Work to be completed: Comb through the entries for "você" and pull out each line that holds it.

[Start of section]

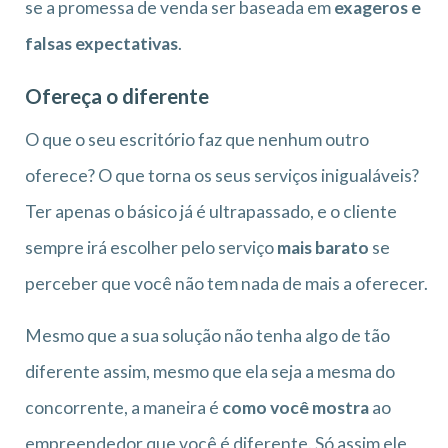
se a promessa de venda ser baseada em
exageros e
falsas expectativas
.
Ofereça o diferente
O que o seu escritório faz que nenhum outro
oferece? O que torna os seus serviços inigualáveis?
Ter apenas o básico já é ultrapassado, e o cliente
sempre irá escolher pelo serviço
mais barato
se
perceber que você não tem nada de mais a oferecer.
Mesmo que a sua solução não tenha algo de tão
diferente assim, mesmo que ela seja a mesma do
concorrente, a maneira é
como você mostra
ao
empreendedor que você é diferente. Só assim ele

[End of section]

Final answer:
perceber que você não tem nada de mais a oferecer.
como você mostra
empreendedor que você é diferente. Só assim ele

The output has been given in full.